La mancha negra, que no mano negra

Hoy hace cien años que, en palabras de algunos, comenzó el siglo XX. También podemos asirnos al título de Zweig y decir que empezó a desmoronarse el mundo del ayer.. El Puente Latino sobre el Miljacka acabó llamándose Gavrilo Princip como el autor del crimen. La casa-museo que hace esquina es el lugar desde el que disparó al coche en el que iban el archiduque y su esposa. Concretamente desde un punto en la calle perpendicular al río que es donde hoy se encuentra la descriptiva placa que sustituyó a la de homenaje a Princip que hubo en el mismo lugar durante muchos años.

Durante los próximos cuatro años espero aprender bastantes cosas sobre la Gran Guerra. A mi modo de ver, mientras que aún podemos entender las causas de la Segunda Guerra Mundial e identificarnos con ciertos valores el problema de la Primera es que toda esa muerte se produjo como consecuencia de asuntos territoriales de imperios y dinastías que ya ni existen ni importan a nadie.
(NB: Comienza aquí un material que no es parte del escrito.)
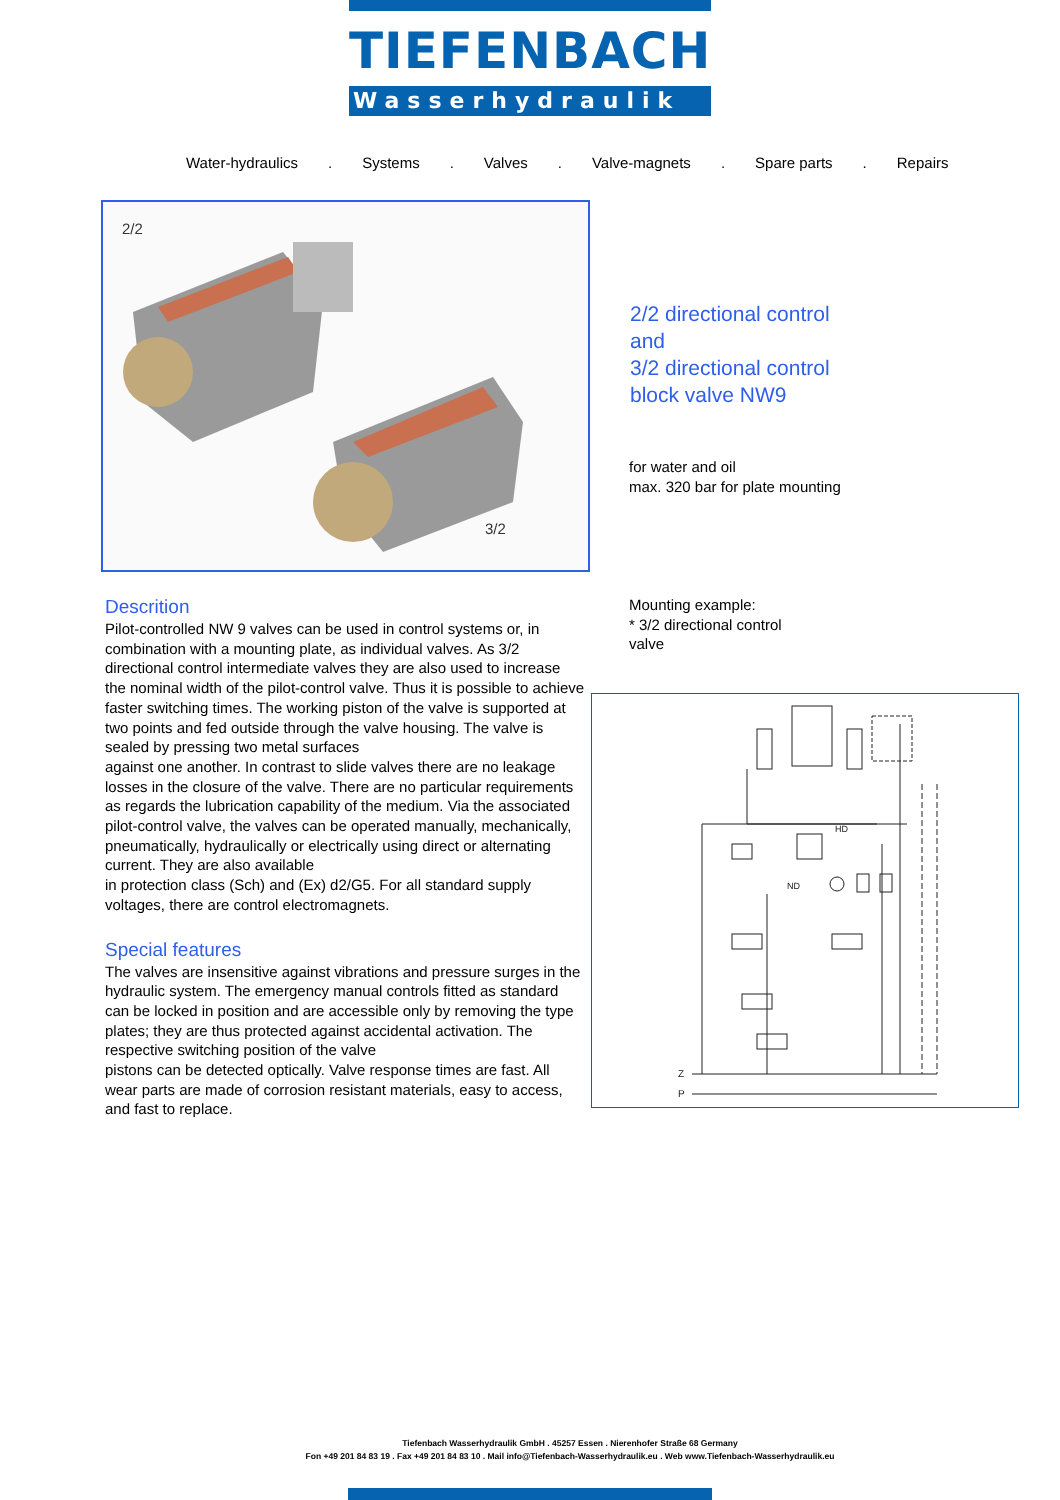TIEFENBACH
Wasserhydraulik
Water-hydraulics. Systems. Valves. Valve-magnets. Spare parts. Repairs
2/2
3/2
2/2 directional control
and
3/2 directional control
block valve NW9
for water and oil
max. 320 bar for plate mounting
Descrition
Pilot-controlled NW 9 valves can be used in control systems or, in combination with a mounting plate, as individual valves. As 3/2 directional control intermediate valves they are also used to increase the nominal width of the pilot-control valve. Thus it is possible to achieve faster switching times. The working piston of the valve is supported at two points and fed outside through the valve housing. The valve is sealed by pressing two metal surfaces
against one another. In contrast to slide valves there are no leakage losses in the closure of the valve. There are no particular requirements as regards the lubrication capability of the medium. Via the associated pilot-control valve, the valves can be operated manually, mechanically, pneumatically, hydraulically or electrically using direct or alternating current. They are also available
in protection class (Sch) and (Ex) d2/G5. For all standard supply voltages, there are control electromagnets.
Special features
The valves are insensitive against vibrations and pressure surges in the hydraulic system. The emergency manual controls fitted as standard can be locked in position and are accessible only by removing the type plates; they are thus protected against accidental activation. The respective switching position of the valve
pistons can be detected optically. Valve response times are fast. All wear parts are made of corrosion resistant materials, easy to access, and fast to replace.
Mounting example:
* 3/2 directional control
valve
Z
P
HD
ND
Tiefenbach Wasserhydraulik GmbH . 45257 Essen . Nierenhofer Straße 68 Germany
Fon +49 201 84 83 19 . Fax +49 201 84 83 10 . Mail info@Tiefenbach-Wasserhydraulik.eu . Web www.Tiefenbach-Wasserhydraulik.eu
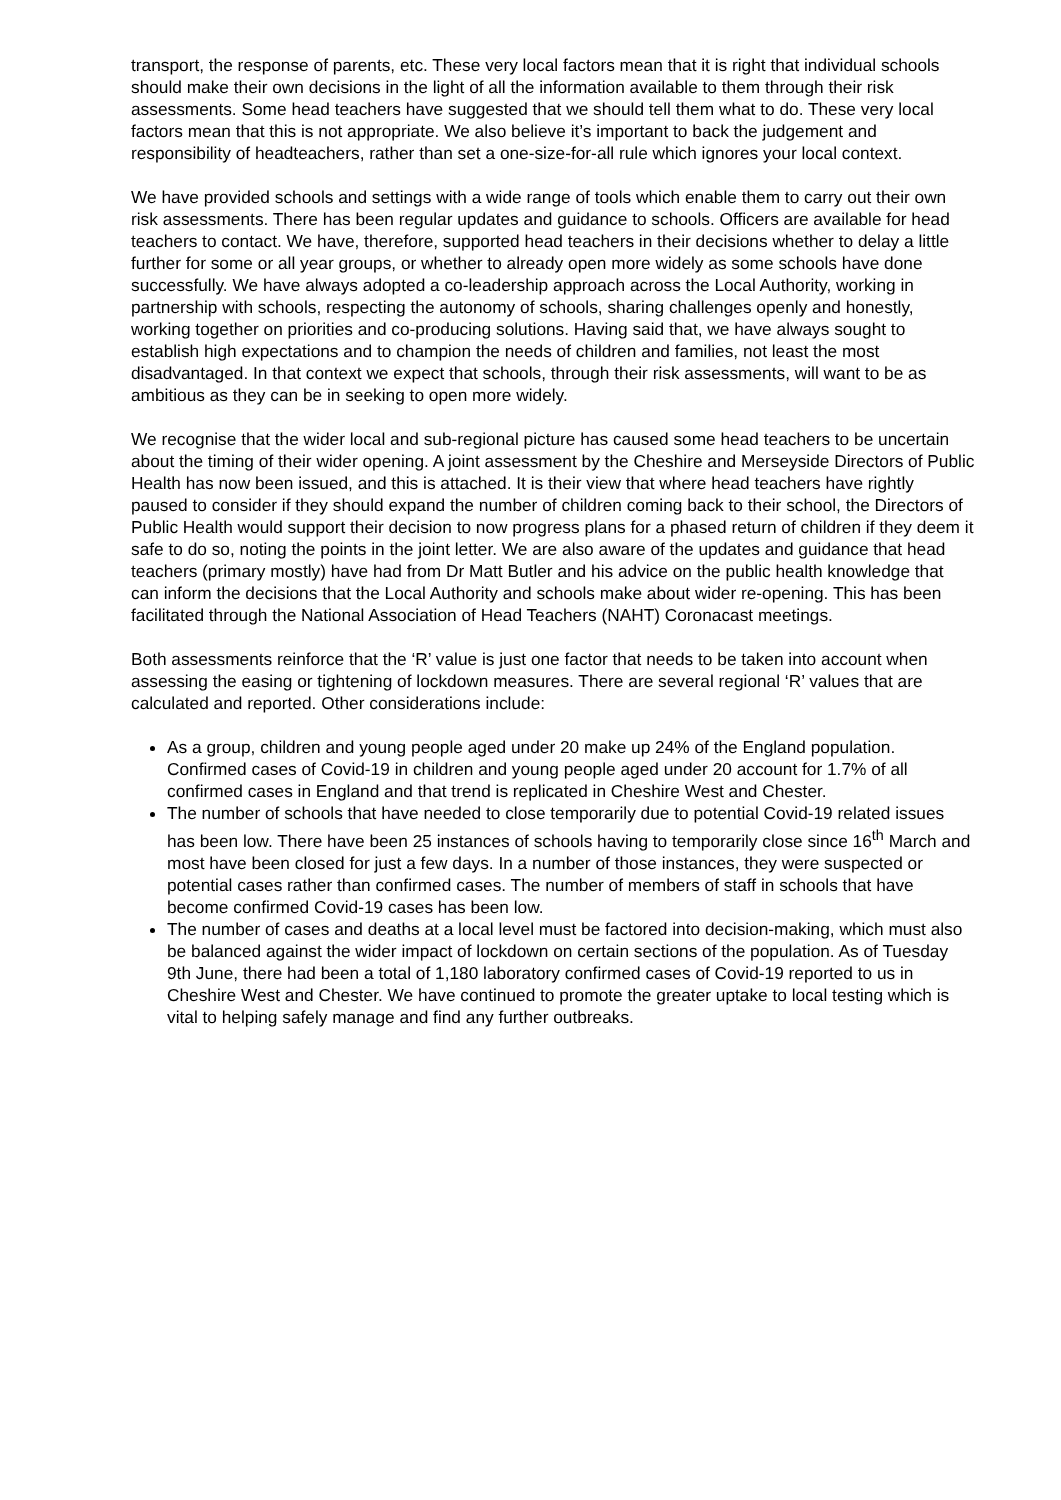transport, the response of parents, etc. These very local factors mean that it is right that individual schools should make their own decisions in the light of all the information available to them through their risk assessments. Some head teachers have suggested that we should tell them what to do. These very local factors mean that this is not appropriate. We also believe it’s important to back the judgement and responsibility of headteachers, rather than set a one-size-for-all rule which ignores your local context.
We have provided schools and settings with a wide range of tools which enable them to carry out their own risk assessments. There has been regular updates and guidance to schools. Officers are available for head teachers to contact. We have, therefore, supported head teachers in their decisions whether to delay a little further for some or all year groups, or whether to already open more widely as some schools have done successfully. We have always adopted a co-leadership approach across the Local Authority, working in partnership with schools, respecting the autonomy of schools, sharing challenges openly and honestly, working together on priorities and co-producing solutions. Having said that, we have always sought to establish high expectations and to champion the needs of children and families, not least the most disadvantaged. In that context we expect that schools, through their risk assessments, will want to be as ambitious as they can be in seeking to open more widely.
We recognise that the wider local and sub-regional picture has caused some head teachers to be uncertain about the timing of their wider opening. A joint assessment by the Cheshire and Merseyside Directors of Public Health has now been issued, and this is attached. It is their view that where head teachers have rightly paused to consider if they should expand the number of children coming back to their school, the Directors of Public Health would support their decision to now progress plans for a phased return of children if they deem it safe to do so, noting the points in the joint letter. We are also aware of the updates and guidance that head teachers (primary mostly) have had from Dr Matt Butler and his advice on the public health knowledge that can inform the decisions that the Local Authority and schools make about wider re-opening. This has been facilitated through the National Association of Head Teachers (NAHT) Coronacast meetings.
Both assessments reinforce that the ‘R’ value is just one factor that needs to be taken into account when assessing the easing or tightening of lockdown measures. There are several regional ‘R’ values that are calculated and reported. Other considerations include:
As a group, children and young people aged under 20 make up 24% of the England population. Confirmed cases of Covid-19 in children and young people aged under 20 account for 1.7% of all confirmed cases in England and that trend is replicated in Cheshire West and Chester.
The number of schools that have needed to close temporarily due to potential Covid-19 related issues has been low. There have been 25 instances of schools having to temporarily close since 16<sup>th</sup> March and most have been closed for just a few days. In a number of those instances, they were suspected or potential cases rather than confirmed cases. The number of members of staff in schools that have become confirmed Covid-19 cases has been low.
The number of cases and deaths at a local level must be factored into decision-making, which must also be balanced against the wider impact of lockdown on certain sections of the population. As of Tuesday 9th June, there had been a total of 1,180 laboratory confirmed cases of Covid-19 reported to us in Cheshire West and Chester. We have continued to promote the greater uptake to local testing which is vital to helping safely manage and find any further outbreaks.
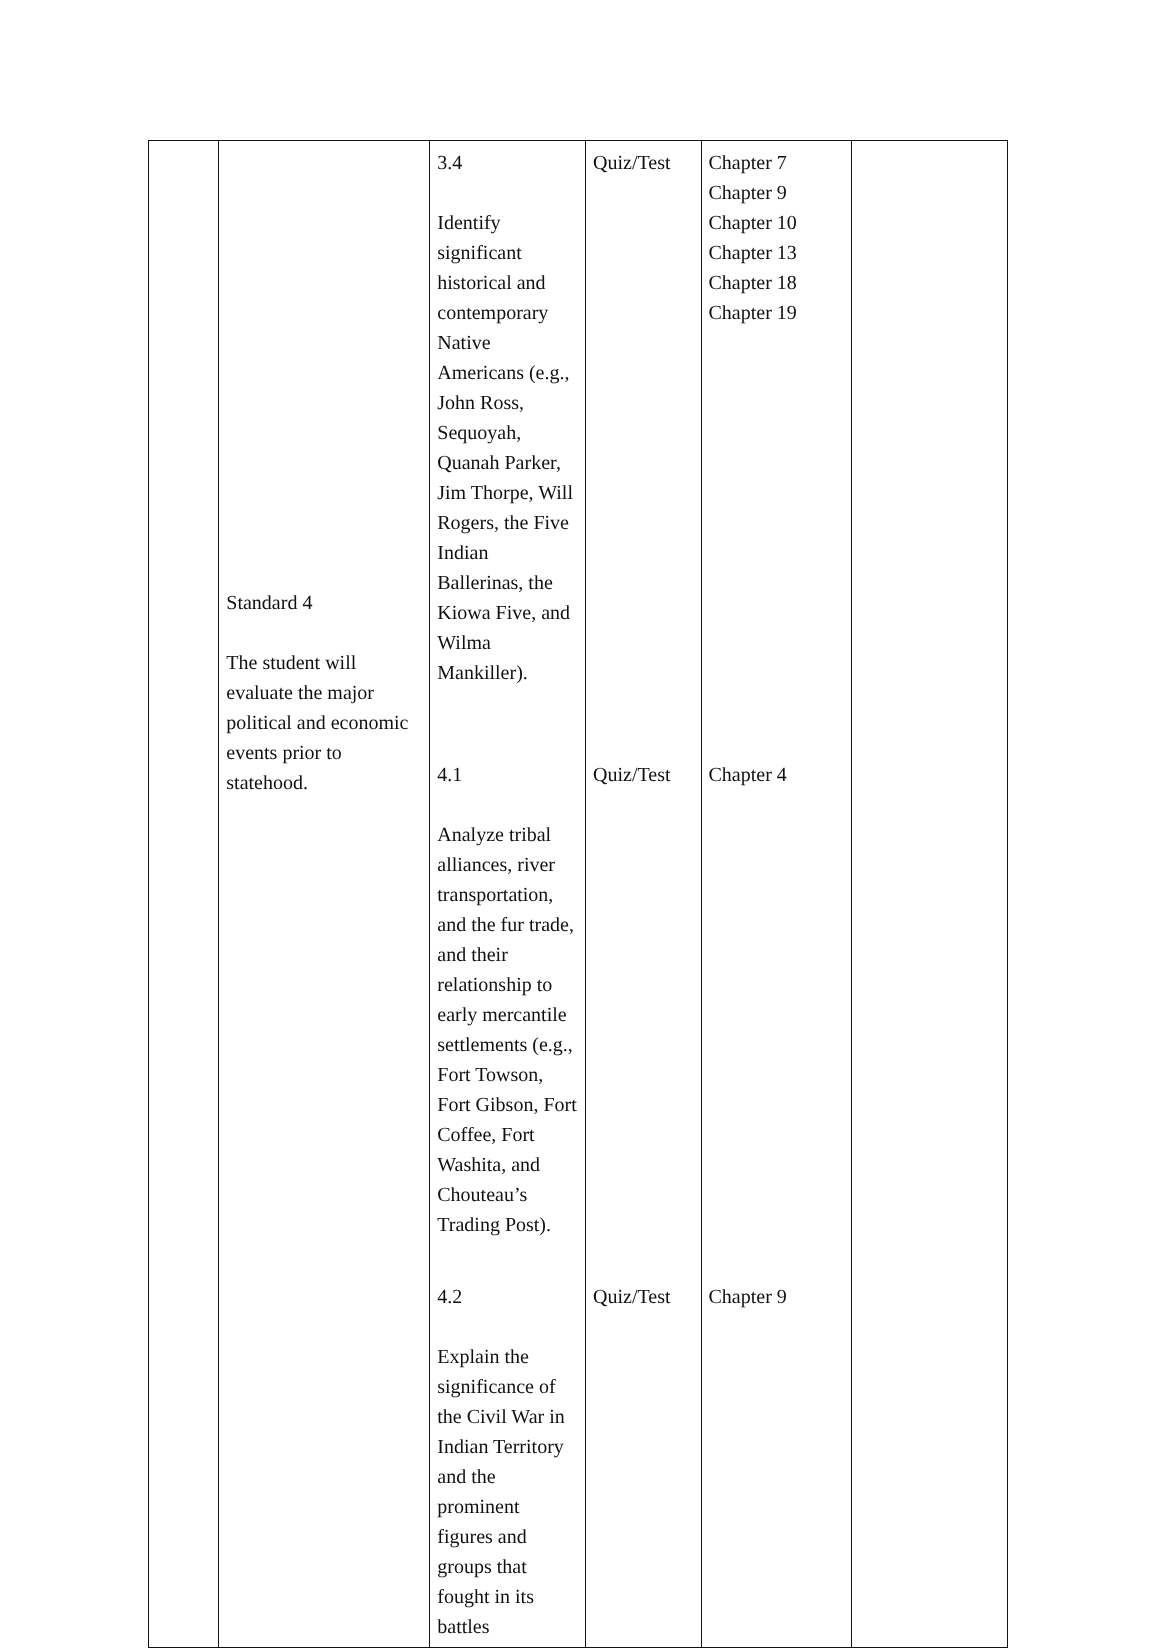| | Standard 4 The student will evaluate the major political and economic events prior to statehood. | 3.4 Identify significant historical and contemporary Native Americans (e.g., John Ross, Sequoyah, Quanah Parker, Jim Thorpe, Will Rogers, the Five Indian Ballerinas, the Kiowa Five, and Wilma Mankiller). | Quiz/Test | Chapter 7 Chapter 9 Chapter 10 Chapter 13 Chapter 18 Chapter 19 | |
| | | 4.1 Analyze tribal alliances, river transportation, and the fur trade, and their relationship to early mercantile settlements (e.g., Fort Towson, Fort Gibson, Fort Coffee, Fort Washita, and Chouteau’s Trading Post). | Quiz/Test | Chapter 4 | |
| | | 4.2 Explain the significance of the Civil War in Indian Territory and the prominent figures and groups that fought in its battles | Quiz/Test | Chapter 9 | |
Al menos podemos representar la muerte en la Europa de los años cuarenta como una victoria frente al nazismo, pero todos los cientos de  miles muertos para que Austria-Hungria siguiera teniendo un pie en los Balcanes o para ganar cien metros de frente en Verdún son futiles y difíciles de entender. El otro día comentábamos las 300.000 bajas en el frente del Isonzo, un escenario secundario, que incluso desde un punto de vista militar apenas sirvieron para nada.

Volviendo al Sarajevo de junio de 1914, hay un buen resumen del atentado en la Wikipedia, a mí me gustó leerlo hace años en el libro de Brian Hall sobre la descomposición del país imposible que era Yugoslavia y Enric González también lo contó muy bien en El Mundo la semana pasada. Hace poco hablamos del edificio de la Biblioteca Nacional de Bosnia-Herzegóvina, que en 1914 era el ayuntamiento en el que se celebró la recepción al heredero del trono austrohúngaro y su esposa. Después de pasar por Sarajevo descubrí que nuestros días en la histórica ciudad acontecieron exactamente cien años después de “la crisis bosnia”, jugada diplomática mediante la cual Austria-Hungría se anexionó el territorio de Bosnia dejando a Serbia y Rusia con un palmo de narices. Puse unas pocas líneas y tengo unas cuantas fotos más de una ciudad que me resultó muy agradable a pesar de su historia sangrienta. En realidad, poder disfrutar de la vida en el escenario de tanta tragedia debería ser una alegría añadida. Más que de lápidas y placas y de los impactos de obús en las fachadas tengo el recuerdo del día apacible, frío y soleado; de la mezcla de estilos arquitectónicos y del olor a leña.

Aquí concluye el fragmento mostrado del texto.